Катя Шабакина — это та самая девочка, которая в интервью для Ъ в мае 2003 года самоотверженно заявила, что хочет вылечить сколиоз четвертой степени только для красоты и чтобы одежду было легче покупать. Сейчас 17-летняя Катя гораздо более рассудительна. Сделанная на средства читателей Ъ операция привела ее к мысли стать врачом. И она уже начала готовиться к поступлению в Новосибирский медуниверситет.
Мы рассказывали историю Кати Шабакиной из Новосибирска в мае 2003 года. У этой красивой и одновременно ужасно капризной девочки был сколиоз четвертой степени. Самая тяжелая форма. В Катином случае речь шла не только об искривленной спине и необходимости носить мешковатую одежду (девочку-подростка это просто сводило с ума!). На то, чтобы успеть сделать операцию тогда, в мае 2003 года, оставались считанные месяцы. Дело в том, что из-за искривления у нее стремительно происходила деформация внутренних органов — легких, сердца. Не сделали бы операцию до конца лета 2003 года — и ее можно было бы не делать уже вообще. Сердце бы не выдержало.
А Катя капризничала. Говорила, что единственное, зачем ей эта операция,— это чтобы майки обтягивающие можно было носить. Упиралась и не хотела делать операцию летом. Потому что лето — это каникулы, дача, друзья и речка, а не палата Новосибирского НИИТО и долгие реабилитационные процедуры. И никто не знает, что на самом деле думала и чувствовала тогда сама Катя.
Мы с ней встретились через три с половиной года, и она до сих пор не хочет об этом говорить. "Знала, что нужна операция, ну и согласилась. Мне же было некуда деваться",— просто, так спокойно объясняет она.
Катя, наверное, сильно изменилась за прошедшее с операции время. Я напоминаю ей про опубликованную в 2003 году заметку, а она смеется и отвечает: "Я стеснялась, у меня же не каждый день интервью берут, а всего второй раз. Тогда — незадолго до операции, да вот вы сейчас. Ну и наговорила всяких глупостей".
Операция тогда прошла успешно. "Я так долго встать не могла. На пятые сутки только. Больно, спину тянет. Первые месяцы вообще ужасные были: сидеть нельзя, толком лечь тоже. Забыла, что такое по улице пройтись. Настроение ужасное! Зато когда первый раз сесть разрешили — это была такая радость. А однажды проснулась утром, в зеркало на себя посмотрела... И поняла, я — другой человек. Счастливый".
Добавим.
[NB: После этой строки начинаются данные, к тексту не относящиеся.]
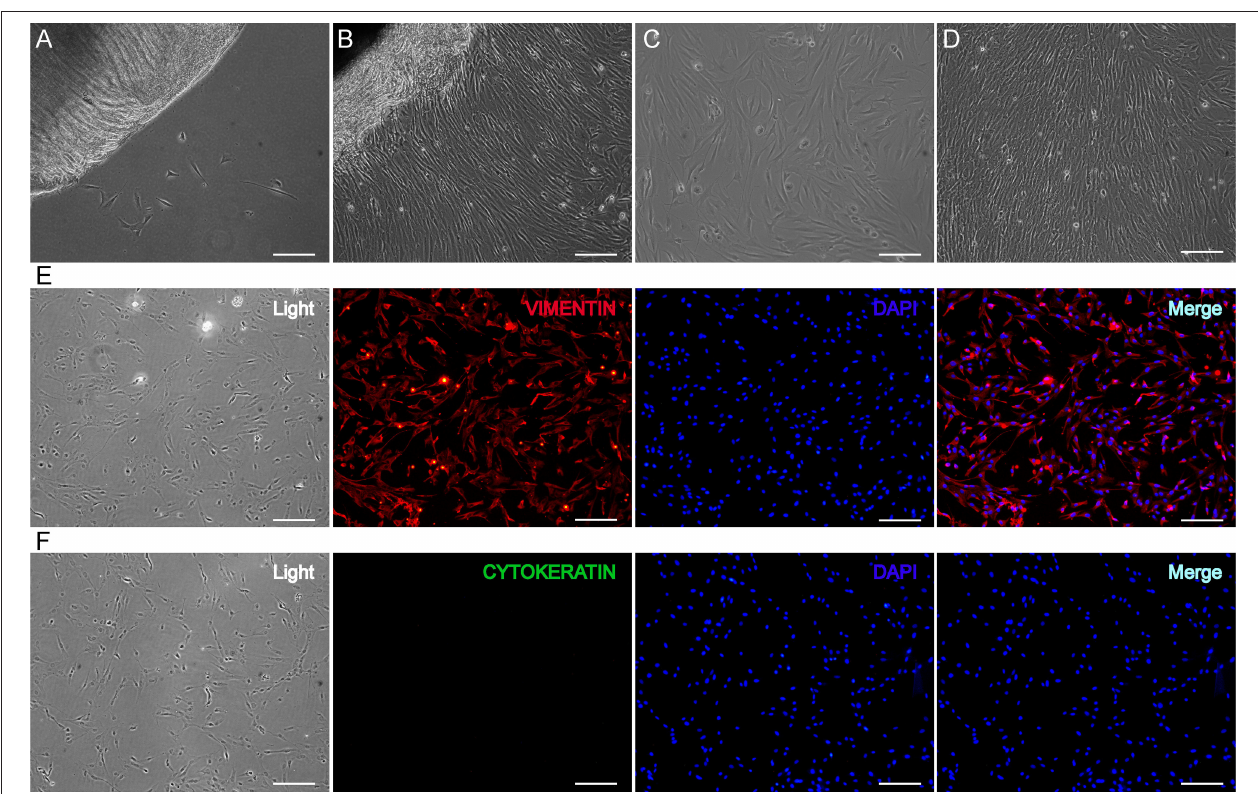
FIGURE 1 | Isolation and identification of GEFs. GEFs were isolated from 30-day gestational goat fetuses by tissue block attachment method. The migration of the cells was observed under an inverted microscope after 3 days (A) and 9 days (B) of adhesion. The cells that migrated from the tissue blocks were digested and collected, and the cell suspensions were re-inoculated into new petri dishes. The cell status was observed under an inverted microscope on the 2nd day (C) and 4th day (D) after subculture. Third-generation GEFs were used for cell immunofluorescence staining. After culture for 2 days, the attached GEFs were subjected to fluorescent immunocytochemistry using anti-vimentin (red, E ) and anti-cytokeratin (green, F ) antibodies. Scale bar, 50 µ m. GEFs, goat embryonic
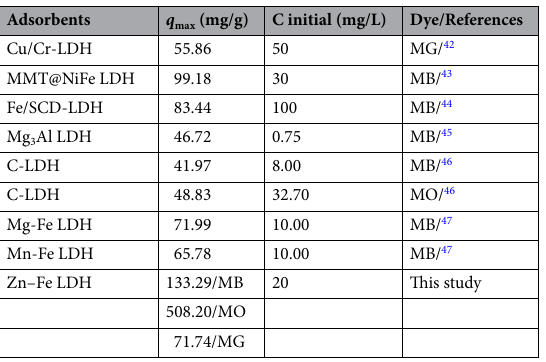
Table 2. Comparison of the maximum adsorption capacities for the removal of MO, MB or MG using different LDHs as adsorbents.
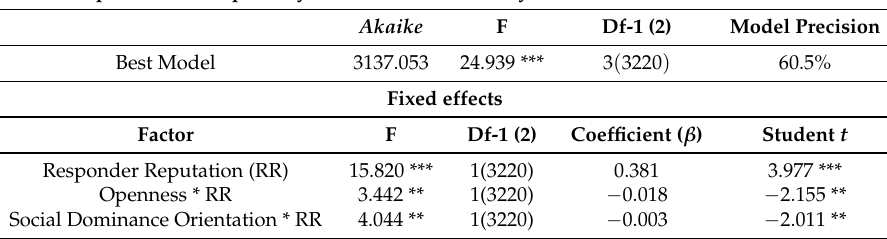
Table 4. Generalised Linear Mixed Models 1. Effects of Reputation and “Reputation Susceptibility” on the Donation Phase.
Катя так понравилась нашим читателям, что средств тогда для нее было собрано столько, что хватило еще на девять (!) аналогичных (и успешных) операций. И Катя это знает. После школы, точнее, двух лет домашнего обучения, пошла в медучилище. А этим летом поступает в медуниверситет. Сначала хотела на педиатрический, но проучившись год, готовится этим летом поступать на более престижный лечфак. Сейчас изо всех сил химию подтягивает. Не очень хорошо у нас, по честному Катиному признанию, с химией.
Я хотел спросить: это та история с собранными для нее деньгами на выбор профессии так повлияла? И почему-то не решился. Катя производит впечатление девушки, у которой свои тайны. И первому встречному она их не раскроет. К тому же ответ, если честно, и так знаю — в Новосибирском НИИТО рассказали.
Я спросил другое. Как-то сложился же стереотип, что врач — это наследственная профессия. А родители у Кати — инженеры. Вот об этом и спросил — трупы-то, говорю, в анатомичке по ночам сниться не будут?
"Ну... я, конечно, очень брезгливый человек",— неуверенно начинает Катя. Но потом загорается: "Ведь это же интересно: изучать человеческий организм, разбираться во всех тонкостях, практиковаться постоянно". И, подумав, добавляет: "И людям помогать тоже здорово. Я уже была на практике — работала фельдшером на скорой помощи. Я знаю, что это такое".